MATERIAL FOR THIS TASK Start Marker
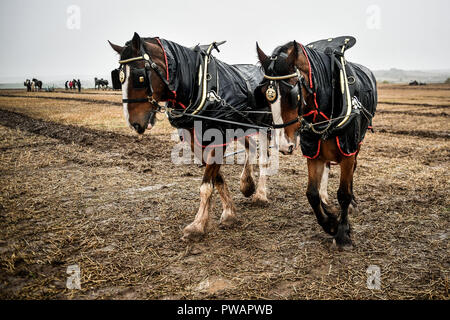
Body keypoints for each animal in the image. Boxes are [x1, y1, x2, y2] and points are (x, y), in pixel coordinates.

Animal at [108, 33, 274, 241]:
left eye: (139, 77)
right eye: (118, 78)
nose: (134, 123)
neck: (200, 85)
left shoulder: (219, 137)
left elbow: (206, 185)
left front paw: (197, 225)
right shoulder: (194, 139)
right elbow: (217, 179)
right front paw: (229, 213)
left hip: (265, 126)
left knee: (264, 158)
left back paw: (260, 194)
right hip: (241, 125)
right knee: (250, 145)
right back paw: (247, 184)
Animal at [255, 38, 378, 248]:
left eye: (293, 93)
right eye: (264, 93)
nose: (283, 145)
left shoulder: (347, 150)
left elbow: (343, 193)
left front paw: (343, 233)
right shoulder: (314, 153)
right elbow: (312, 194)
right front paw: (330, 224)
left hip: (358, 143)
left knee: (353, 170)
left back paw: (352, 202)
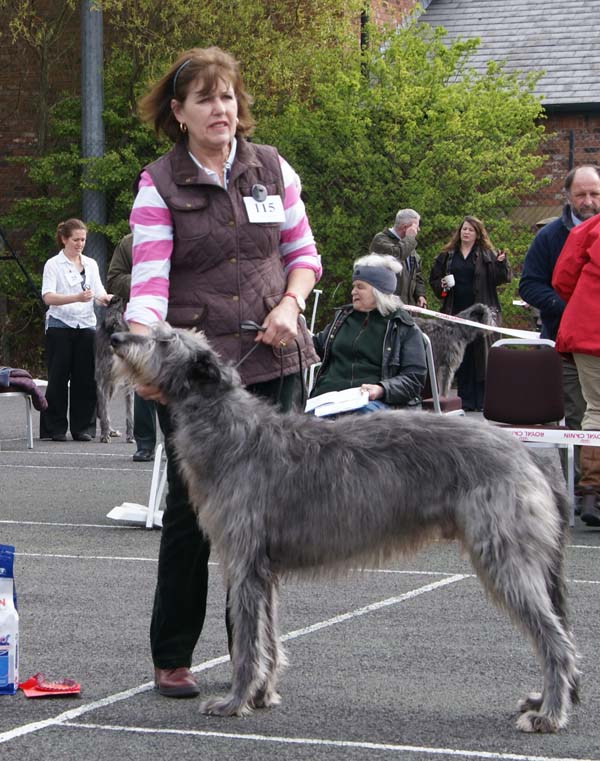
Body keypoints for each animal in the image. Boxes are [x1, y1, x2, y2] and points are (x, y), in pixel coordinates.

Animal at [95, 294, 134, 442]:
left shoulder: (129, 382)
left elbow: (130, 414)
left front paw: (131, 436)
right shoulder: (101, 381)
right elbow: (104, 411)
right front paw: (104, 435)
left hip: (112, 387)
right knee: (103, 410)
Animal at [110, 324, 580, 732]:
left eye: (165, 340)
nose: (115, 336)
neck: (231, 431)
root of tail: (528, 456)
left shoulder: (243, 563)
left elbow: (246, 643)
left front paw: (235, 701)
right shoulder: (264, 571)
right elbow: (268, 636)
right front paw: (262, 695)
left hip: (505, 556)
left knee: (556, 639)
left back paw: (549, 714)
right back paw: (542, 700)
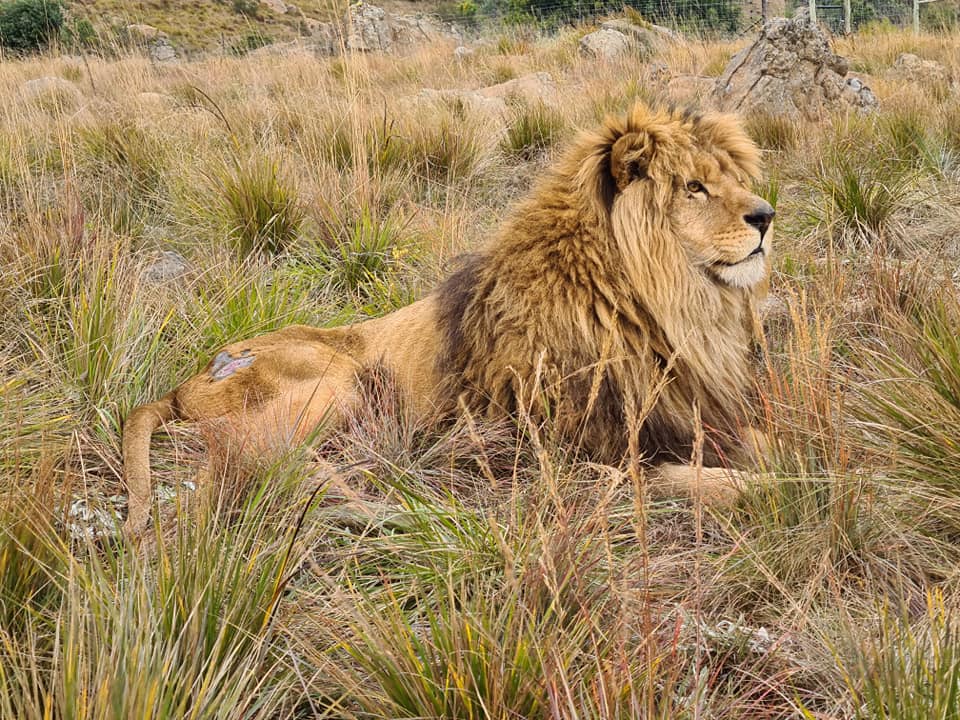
MATERIAL FOR THIS TASK End Marker
In the copy, include exactly the lines from the one with "left elbow: (343, 193)" through the final line of the data, both ends included, and no pictures.

left elbow: (343, 193)
left front paw: (343, 233)
right shoulder: (314, 153)
right elbow: (312, 194)
right front paw: (330, 224)
left hip: (358, 143)
left knee: (353, 170)
left back paw: (352, 202)
Body keypoints for each animal in the image. Boxes are [x1, y1, x2, y2] and points are (x, y), in pixel coordinates.

Animal at [95, 294, 134, 442]:
left shoulder: (129, 382)
left elbow: (130, 414)
left front paw: (131, 436)
right shoulder: (101, 381)
right elbow: (104, 411)
right front paw: (104, 435)
left hip: (112, 387)
right knee: (103, 410)
Animal at [110, 324, 580, 732]:
left eye: (165, 340)
nose: (115, 336)
neck: (231, 431)
root of tail: (528, 456)
left shoulder: (243, 563)
left elbow: (246, 643)
left front paw: (235, 701)
right shoulder: (264, 571)
right elbow: (268, 636)
right front paw: (262, 695)
left hip: (505, 556)
left knee: (556, 639)
left back paw: (549, 714)
right back paw: (542, 700)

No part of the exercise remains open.